Find the word "Figure" in the records below. List each line containing it.

*** Opening of INPUT RECORDS ***

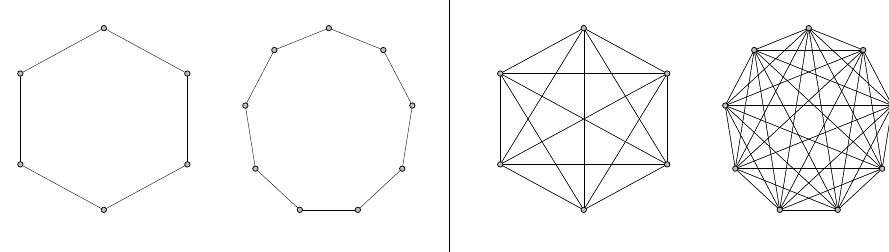
Figure 1. The ring network (left) and F.con network (right) are shown for the case there are two genes consisting of 6 and 9 CpG sites,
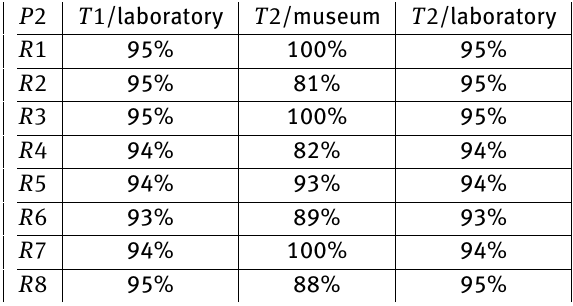
Table 1: The first and the third columns represent the performances of P 2 robots before and after the learning at the museum. The sec- ond column represents the performance of the P 2 robots tested on learned museum objects.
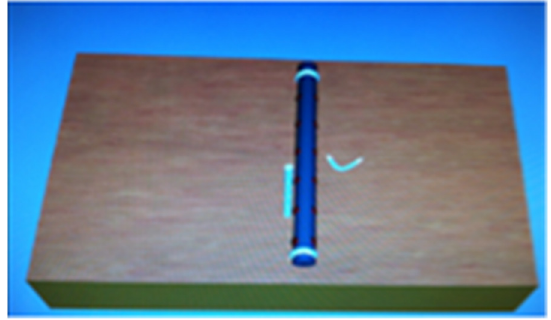
Figure 1. Needle passing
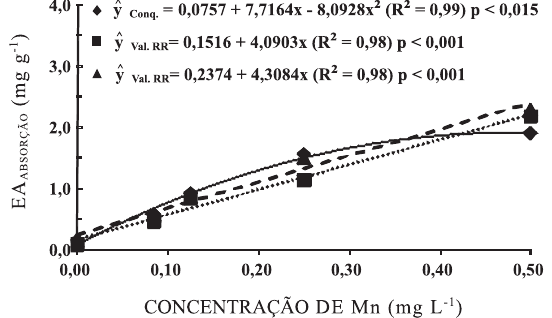
Figura 3. Eficiência de absorção (EA) de Mn das cultivares Conquista e Valiosa RR com e sem aplicação de glifosate via foliar, em função de doses de Mn na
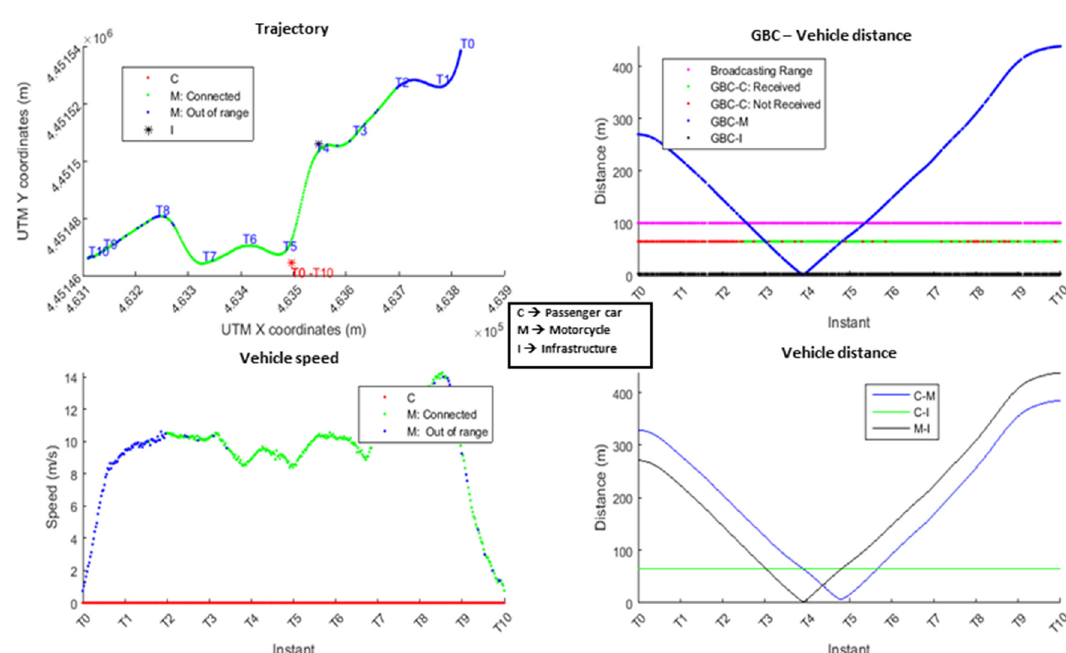
Figure 12 . Results of Test 4 with RSU. Figure 12. Results of Test 4 with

*** Close of INPUT RECORDS ***

COMPLETED EXERCISE:
Figure 1. The ring network (left) and F.con network (right) are shown for the case there are two genes consisting of 6 and 9 CpG sites,
Figure 1. Needle passing
Figure 12 . Results of Test 4 with RSU. Figure 12. Results of Test 4 with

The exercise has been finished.